Ken Loach : une « Part des anges » au 7e ciel à Cannes

Par @Culturebox
Mis à jour le 10/12/2012 à 15H16, publié le 15/05/2012 à 13H52
Film projeté en Compétition officielle.

Film projeté en Compétition officielle.

© Entertainment One/Steve Wilkie

De Ken Loach (Grande-Bretagne/France), avec : John Henshaw, William Ruane, Gary Maitland, Roger Allam - 1h37 - Sortie : 27 juin

Synopsis : A Glasgow, Robbie, tout jeune père de famille, est constamment rattrapé par son passé de délinquant. Il croise la route de Rhino, Albert et la jeune Mo lorsque, comme eux, il échappe de justesse à la prison mais écope d’une peine de travaux d’intérêts généraux. Henri, l’éducateur qu’on leur a assigné, devient alors leur nouveau mentor en les initiant secrètement… à l’art du whisky !

De distilleries en séances de dégustation huppées, Robbie se découvre un réel talent de dégustateur, bientôt capable d’identifier les cuvées les plus exceptionnelles, les plus chères. Avec ses trois compères, Robbie va-t-il se contenter de transformer ce don en arnaque - une étape de plus dans sa vie de petits délits et de violence ? Ou en avenir nouveau, plein de promesses ? Seuls les anges le savent…

La Part des anges : la bande annonce (V. O.)

Une alchimie unique
Ken Loach réussit à allier cinéma, social, humour et poésie dans une alchimie unique. « Kes » et « Family Life » avait bouleversé tout Cannes à l’aube des années 7O. Lauréat de la Palme d’or pour « Le Vent se lève » en 2006, il ne voulait pas venir exposer son dernier film « La Part des anges » à Cannes. Grand bien soit-il que Thierry Frémaux, directeur adjoint du Festival l’ait convaincu : son film est un éclat de rire sur un sujet grave qui illumine cette 65e sélection.

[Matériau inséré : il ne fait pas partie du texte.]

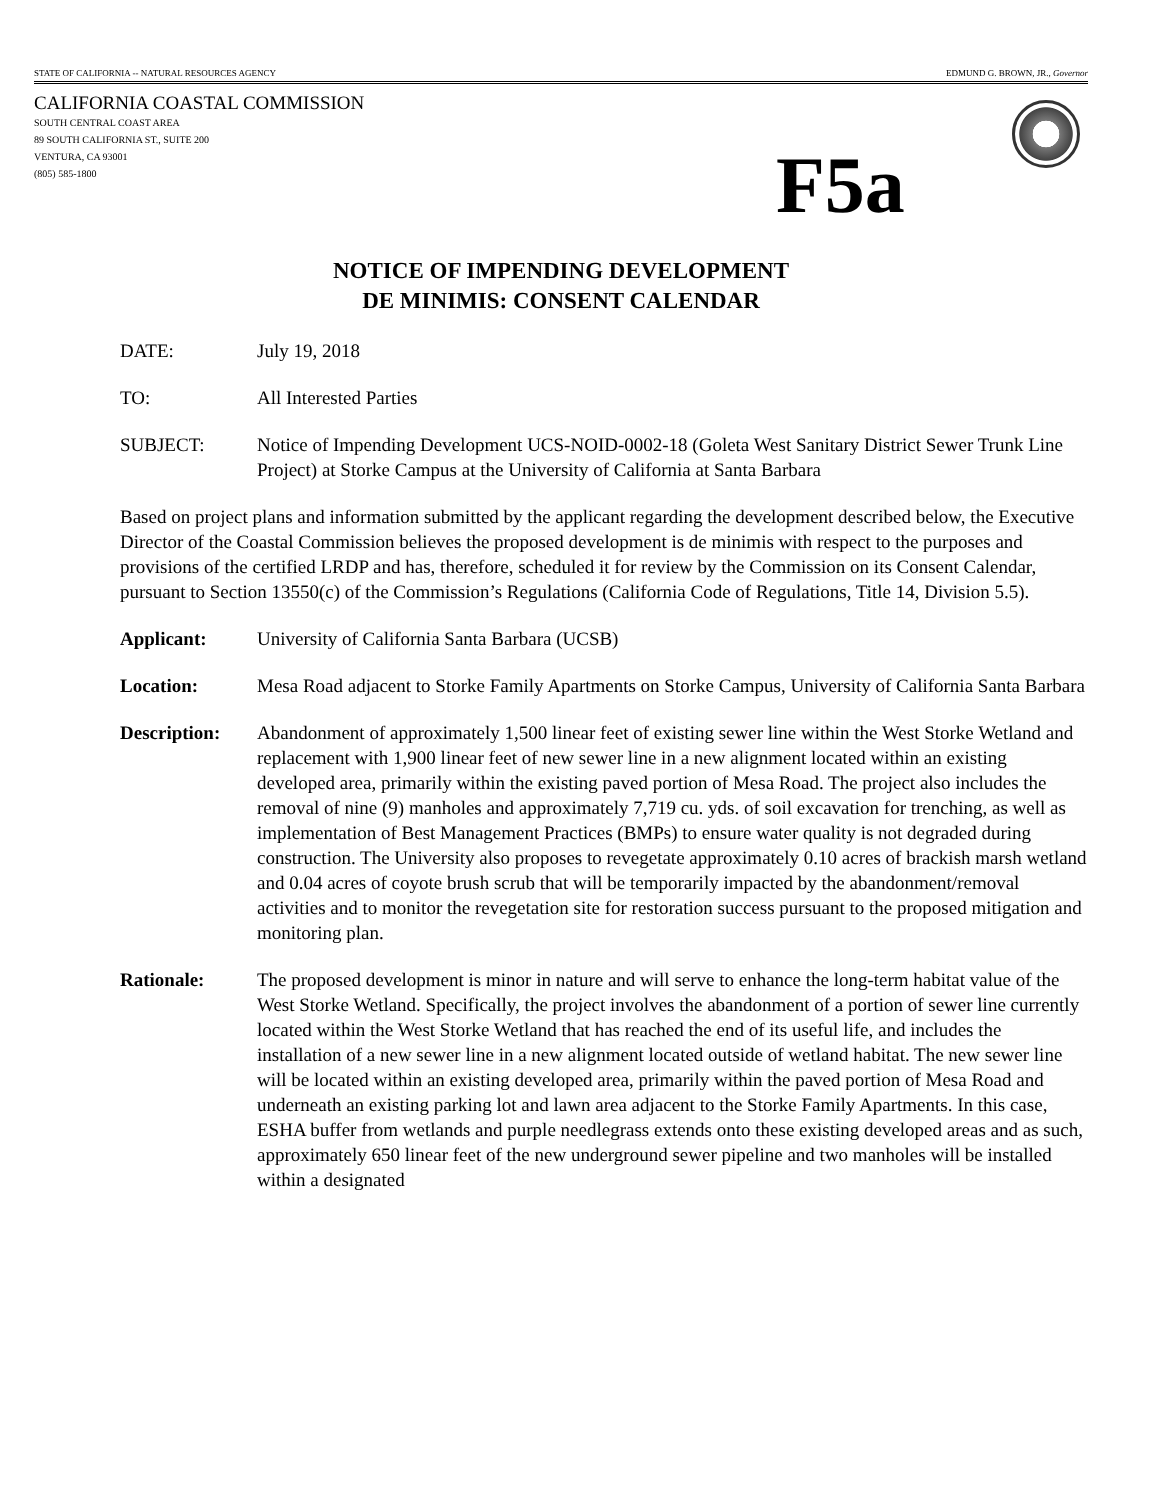STATE OF CALIFORNIA -- NATURAL RESOURCES AGENCY EDMUND G. BROWN, JR., Governor
CALIFORNIA COASTAL COMMISSION
SOUTH CENTRAL COAST AREA
89 SOUTH CALIFORNIA ST., SUITE 200
VENTURA, CA 93001
(805) 585-1800
F5a
NOTICE OF IMPENDING DEVELOPMENT
DE MINIMIS: CONSENT CALENDAR
DATE: July 19, 2018
TO: All Interested Parties
SUBJECT: Notice of Impending Development UCS-NOID-0002-18 (Goleta West Sanitary District Sewer Trunk Line Project) at Storke Campus at the University of California at Santa Barbara
Based on project plans and information submitted by the applicant regarding the development described below, the Executive Director of the Coastal Commission believes the proposed development is de minimis with respect to the purposes and provisions of the certified LRDP and has, therefore, scheduled it for review by the Commission on its Consent Calendar, pursuant to Section 13550(c) of the Commission’s Regulations (California Code of Regulations, Title 14, Division 5.5).
Applicant: University of California Santa Barbara (UCSB)
Location: Mesa Road adjacent to Storke Family Apartments on Storke Campus, University of California Santa Barbara
Description: Abandonment of approximately 1,500 linear feet of existing sewer line within the West Storke Wetland and replacement with 1,900 linear feet of new sewer line in a new alignment located within an existing developed area, primarily within the existing paved portion of Mesa Road. The project also includes the removal of nine (9) manholes and approximately 7,719 cu. yds. of soil excavation for trenching, as well as implementation of Best Management Practices (BMPs) to ensure water quality is not degraded during construction. The University also proposes to revegetate approximately 0.10 acres of brackish marsh wetland and 0.04 acres of coyote brush scrub that will be temporarily impacted by the abandonment/removal activities and to monitor the revegetation site for restoration success pursuant to the proposed mitigation and monitoring plan.
Rationale: The proposed development is minor in nature and will serve to enhance the long-term habitat value of the West Storke Wetland. Specifically, the project involves the abandonment of a portion of sewer line currently located within the West Storke Wetland that has reached the end of its useful life, and includes the installation of a new sewer line in a new alignment located outside of wetland habitat. The new sewer line will be located within an existing developed area, primarily within the paved portion of Mesa Road and underneath an existing parking lot and lawn area adjacent to the Storke Family Apartments. In this case, ESHA buffer from wetlands and purple needlegrass extends onto these existing developed areas and as such, approximately 650 linear feet of the new underground sewer pipeline and two manholes will be installed within a designated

Sur un scénario original, avec des acteurs amateurs, pour la plupart, Loach nous prend dès la première scène, où une espèce d’abruti est repéré sur un quai de métro, avec un gag à la clé hilarant. Le ton est de mise : comédie, comédie, comédie ; sur un sujet grave. Ken Loach a toujours réussi a faire passer l’un par l’autre, ce n’est pas le moindre de ses talents. Mais alors là, il se sublime.

Toujours très en phase avec le milieu qu’il décrit, il se renouvelle avec un art qui enchante, tant il se montre au service d’un scénario inattendu, et original, signé Paul Laverty, sur un jeune délinquant qui ne cherche qu’à se réinsérer dans la société et que ses facultés sensorielles vont sauver. Formidable message d’espoir pour toute une génération à la dérive qui ne parvient pas à trouver des potentiels qui peuvent être salvateur, pour eux, mais aussi pour toute la société dans laquelle ils évoluent.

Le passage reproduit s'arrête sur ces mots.